Tuesday 25 February 2014

Douglas Wilson's Letter From Moscow

Pink Entropy

Blog and Mablog

I recently wrote on the subject of entropy here, and set off a maelstrom of comments. Some people just have that gift, and other people don’t. That appears to be just the way it is for me, and I try to be humble about it. Sometimes I think my comments section is a good example of entropy.

If I might, I would like to supplement my initial observations with a few quick follow up jabs, and see if it happens again. These are just quick responses to a couple of basic questions that were raised, and which I would like answer outside the thread.

Since I speak English, let us go with a dictionary:

Entropy is “a thermodynamic quantity representing the unavailability of a system’s thermal energy for conversion into mechanical work, often interpreted as the degree of disorder or randomness in the system.”
Now I don’t see anything in my argument or illustrations that would constitute a howler when it comes to that definition.
Assuming that this is a reasonable English expression of what entropy means, it also means that applications to the question of evolution are entirely reasonable. Entropy increases over time, meaning that disorder and randomness are also increasing. But evolution requires us to believe that the disorder and randomness are decreasing.

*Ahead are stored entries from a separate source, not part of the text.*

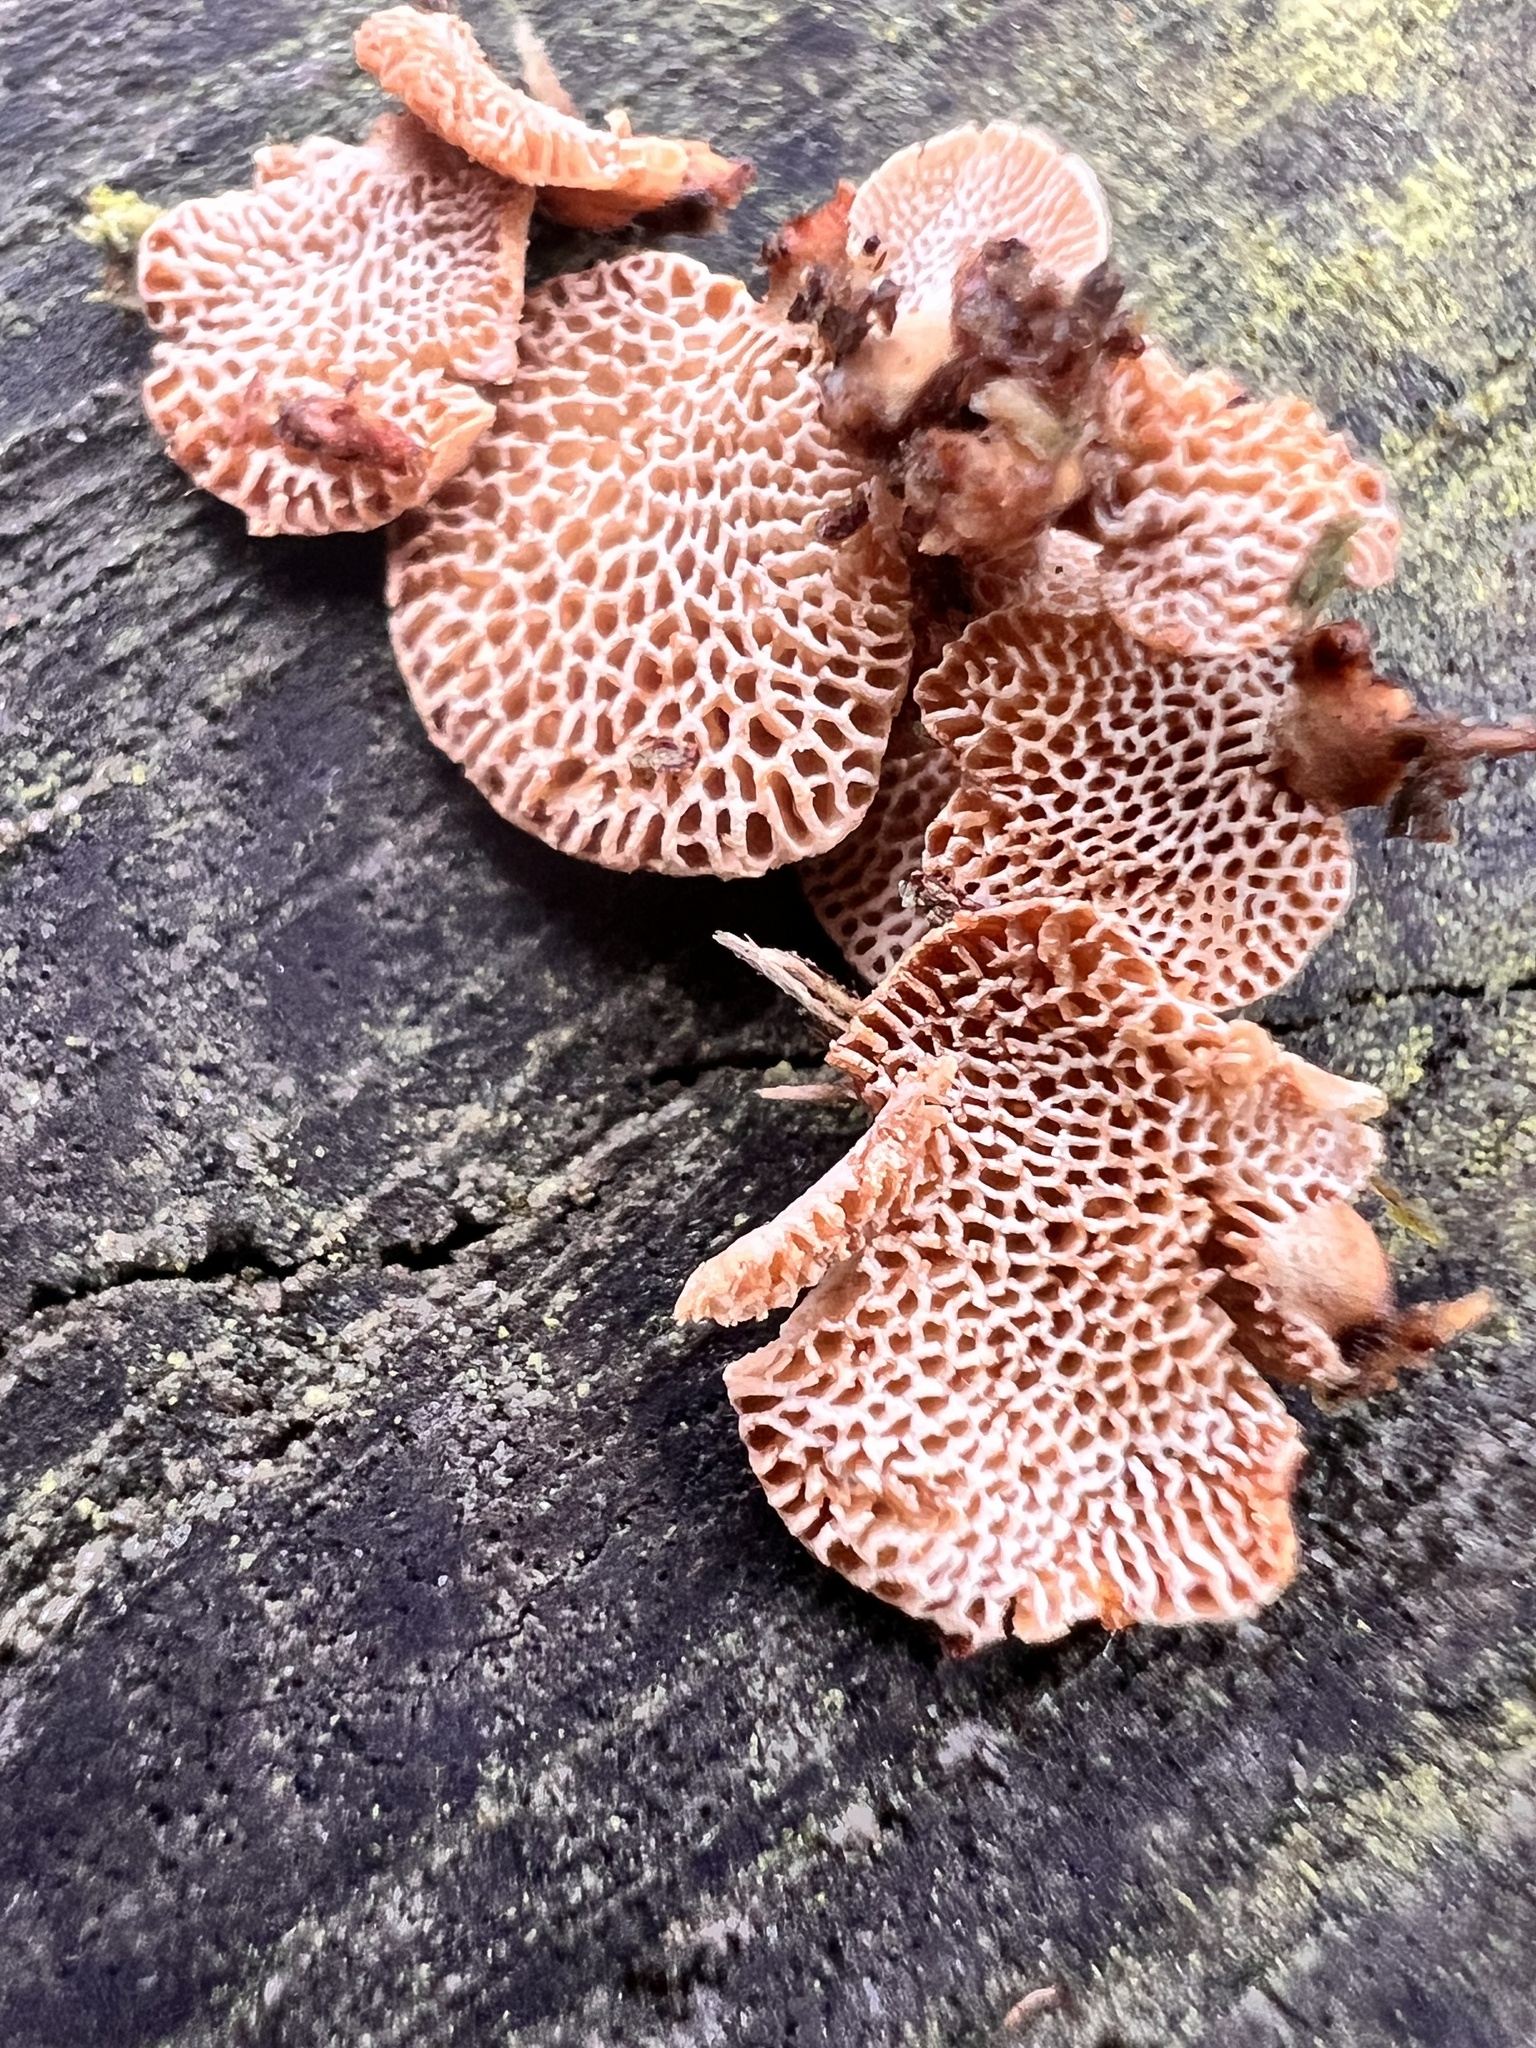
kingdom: Fungi
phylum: Basidiomycota
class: Agaricomycetes
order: Agaricales
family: Mycenaceae
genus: Panellus
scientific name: Panellus luxfilamentus
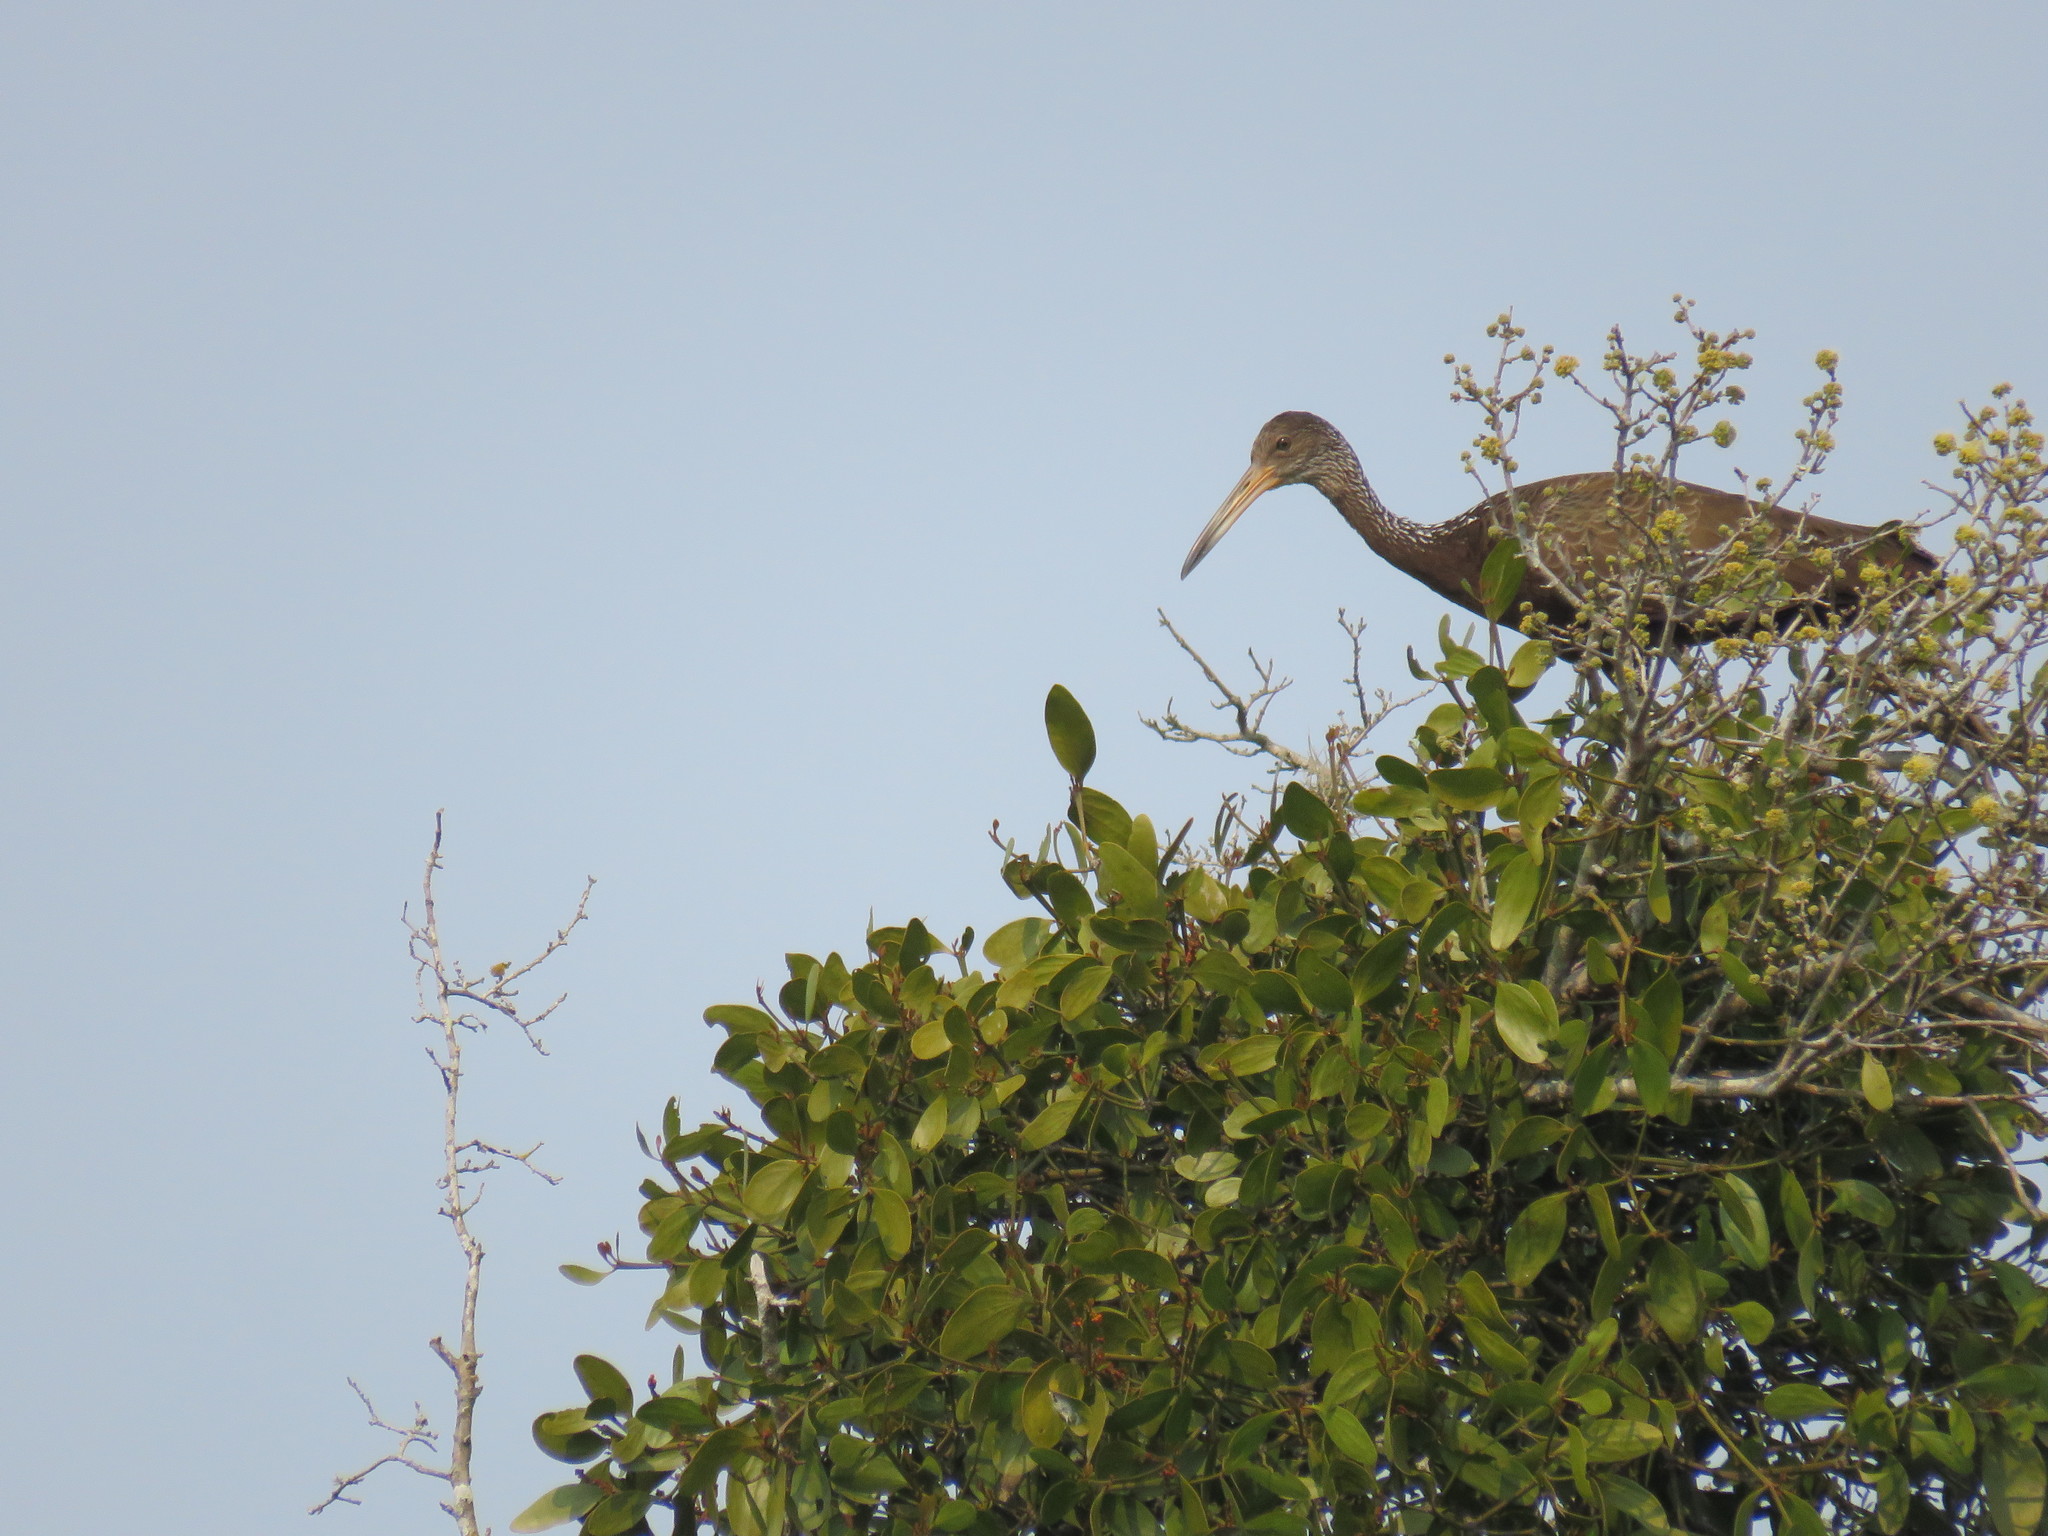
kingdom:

In order for that disorder and randomness to decrease, it is necessary to have a transfer mechanism that can utilize available energy (in a closed system) or newly imported energy (in an open system) into mechanical work that is productive.

Otherwise, any energy, new or old, will simply dissipate. The energy will get tired and take a nap. The energy will go bye-bye. We might exhort that energy not to take it lying down, and we might urge the energy to “not go gentle into that good night.” “Old age should burn and rave at close of day; Rage, rage against the dying of the light.” Sure, rage all you want. Rage against the heat death of the light, for all the good it is going to do you.

Now the point of my illustration in the previous post is that the transfer mechanism that can make energy useful is itself an example of decreased randomness, and hence it is also something that must be accounted for.

Now the reason all such applications to evolution get shouted down is that — in my view — they make a potent case. This is a case that can be made in English, and it should be refuted, if it can be, in English. To appeal to the inside baseball language of higher mathematics as a final arbiter does not help us with anything.
This is not knocking those who are adept in that language, as I am not, and I do thank them heartily for all the good they do in the world. One of the good things they do is that some of them know how to translate what they have done into English. When that is done, the central claims can be evaluated in English, and if that evaluation is bungled, the bungling can be revealed, also in English.

For example, if I said that entropy was pink on the inside, I trust that somebody would set me straight. If I said that an increase in entropy means an increase in order, I trust that someone would take me aside. But if I say that entropy means that energy can’t organize itself into higher orders of complexity without help, and yet this is precisely what evolution claims it can do, the best response would be to engage with the argument itself.

Muslims do the same kind of thing with the Koran. If you don’t know Arabic, you don’t know the Koran, and so any objections are out of court. Now as a Christian pastor, do I have to refrain from saying that Islam is a false religion because I do not know Arabic? The answer is no, because translation is possible, despite what devout Muslims claim.

Another person asked a question about theistic evolution. I cheerfully grant that naturalism is an easy target, and theistic evolution does not present the same kind of easy target. This is because the theistic evolutionist can always appeal to the ultimate “God of the gaps.” Since every theist grants at the outset that God has sufficient power to have created by means of evolution, the argument that He did in fact do so can never be reduced to self-contradictory absurdity. There are problems with it though. I will mention three.

First, the God who is supposed to have done this told us in His Scriptures that He did it another way. In other words, the first issue is exegetical. What does the Bible actually reveal? And would it reveal that same thing if we were not under pressure from the naturalistic evolutionists to make our faith more “respectable to the real scientists?” The real scientists in this set-up, whose respect we must apparently have, are the ones maintaining and defending the easy target scenario.

Second, the fossil record is a record of death. I do not believe that God created millions of years of suffering — nature red in tooth and claw — and then pronounced it good. This is the theological problem. Going the way of theistic evolution exacerbates the problem of evil, and actually turns it into a genuine problem — which it is not in a fallen world. Death came into the world because of sin, and sin came into the world because of one man (Rom. 5:12). Any record of death we come across should be dated after Adam.

The third issue is that I don’t believe the scientific evidence, rightly weighed, supports the theory of evolution. But that requires discussion in the particulars, as specific arguments are brought forward.